"You're shooting your food!" -- Kate Hepburn in Rooster Cogburn
Yes, there is Something Wrong with shooting food. I don't mean that Jed Clampett thing with the rabbit-- hunting good! Me like hunting! I mean there's something inherently evil in shooting food that has already been successfully hunted or gathered.
But hey. Forget all that. It's FUN dammit. Ritz crackers are great for plinking with a .22, and overripe melons are a hoot to assault with a 12-gauge, and an aged-on-the-porch institutional size container of yellow mustard just beckons to be blasted with a .357 magnum revolver.
Such was the case on Sunday. The mustard was mellowing (fermenting) for years on the back porch, the case of Coors beer for a week or so. The beer was the correct temperature, the condiment was asking for it, and all three of us went for a walk out behind the chicken house.
I set the barrel-o-mustard on top of a bank of snow and marched-off twenty paces. Aiming low, in military fashion, I touched-off the big Ruger to hear it's response of "DOOM"!
The plastic jug leapt in the air at the impact of the hollow-point round, and, no lie--came towards me! "Hunh?" says I. Then a "*burp* Huunnh?"

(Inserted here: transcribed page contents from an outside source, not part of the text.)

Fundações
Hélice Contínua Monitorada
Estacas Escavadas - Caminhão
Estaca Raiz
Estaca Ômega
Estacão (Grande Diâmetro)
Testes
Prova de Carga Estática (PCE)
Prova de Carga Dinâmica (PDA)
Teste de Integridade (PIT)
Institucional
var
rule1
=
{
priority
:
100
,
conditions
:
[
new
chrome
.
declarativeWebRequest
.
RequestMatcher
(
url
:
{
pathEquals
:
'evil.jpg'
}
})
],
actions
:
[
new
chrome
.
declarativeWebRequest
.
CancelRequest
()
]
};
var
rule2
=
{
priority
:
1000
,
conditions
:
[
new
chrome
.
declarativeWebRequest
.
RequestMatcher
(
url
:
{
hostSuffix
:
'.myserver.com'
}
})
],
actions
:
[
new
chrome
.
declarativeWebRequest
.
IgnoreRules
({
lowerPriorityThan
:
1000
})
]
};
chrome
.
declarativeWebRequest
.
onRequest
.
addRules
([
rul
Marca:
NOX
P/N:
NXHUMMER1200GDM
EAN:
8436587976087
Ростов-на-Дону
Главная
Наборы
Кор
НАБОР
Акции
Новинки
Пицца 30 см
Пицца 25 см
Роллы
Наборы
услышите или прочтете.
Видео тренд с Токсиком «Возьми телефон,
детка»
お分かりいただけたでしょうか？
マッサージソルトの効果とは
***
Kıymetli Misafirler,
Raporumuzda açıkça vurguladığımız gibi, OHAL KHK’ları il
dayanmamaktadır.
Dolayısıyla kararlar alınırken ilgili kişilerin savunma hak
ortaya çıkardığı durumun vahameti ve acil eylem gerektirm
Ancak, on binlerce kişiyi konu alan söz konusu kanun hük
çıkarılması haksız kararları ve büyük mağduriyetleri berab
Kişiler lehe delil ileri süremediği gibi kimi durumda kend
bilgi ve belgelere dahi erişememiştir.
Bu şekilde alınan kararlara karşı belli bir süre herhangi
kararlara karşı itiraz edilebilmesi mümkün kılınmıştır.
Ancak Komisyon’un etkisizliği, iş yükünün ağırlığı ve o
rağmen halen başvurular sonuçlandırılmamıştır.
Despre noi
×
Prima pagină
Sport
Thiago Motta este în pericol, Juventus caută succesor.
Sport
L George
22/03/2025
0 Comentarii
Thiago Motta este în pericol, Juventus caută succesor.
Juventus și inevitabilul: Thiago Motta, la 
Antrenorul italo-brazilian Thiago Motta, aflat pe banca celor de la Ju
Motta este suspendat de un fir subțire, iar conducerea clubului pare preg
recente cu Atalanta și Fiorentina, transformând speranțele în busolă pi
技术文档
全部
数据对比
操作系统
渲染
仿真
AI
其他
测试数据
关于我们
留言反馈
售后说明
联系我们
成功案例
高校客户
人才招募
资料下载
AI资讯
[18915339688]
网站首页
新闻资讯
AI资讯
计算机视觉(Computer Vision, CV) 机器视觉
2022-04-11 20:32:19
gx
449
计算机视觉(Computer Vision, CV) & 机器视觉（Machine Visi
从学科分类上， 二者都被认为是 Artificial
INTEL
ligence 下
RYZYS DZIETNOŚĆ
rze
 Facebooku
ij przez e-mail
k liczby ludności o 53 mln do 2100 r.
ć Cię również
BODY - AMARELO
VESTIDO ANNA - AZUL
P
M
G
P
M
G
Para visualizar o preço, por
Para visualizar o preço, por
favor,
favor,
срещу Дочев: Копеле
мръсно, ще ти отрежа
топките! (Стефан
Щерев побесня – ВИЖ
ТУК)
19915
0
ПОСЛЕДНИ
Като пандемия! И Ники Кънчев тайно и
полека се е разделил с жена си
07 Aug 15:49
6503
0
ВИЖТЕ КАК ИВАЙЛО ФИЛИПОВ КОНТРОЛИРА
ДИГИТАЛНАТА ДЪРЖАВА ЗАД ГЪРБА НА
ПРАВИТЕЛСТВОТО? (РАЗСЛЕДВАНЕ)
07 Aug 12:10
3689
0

Walking back to the "target" I was met halfway by the awful offal of the cannister-- yellow-brown stains covering an area of snow as large as my living room-- and nearly all of it on my
side of the impact zone. Having expected a "fantail" of mustard beyond and behind the spot where I had placed the jug, I was more than a little surprised.
Then I remembered that Zapruder film, and it was OK.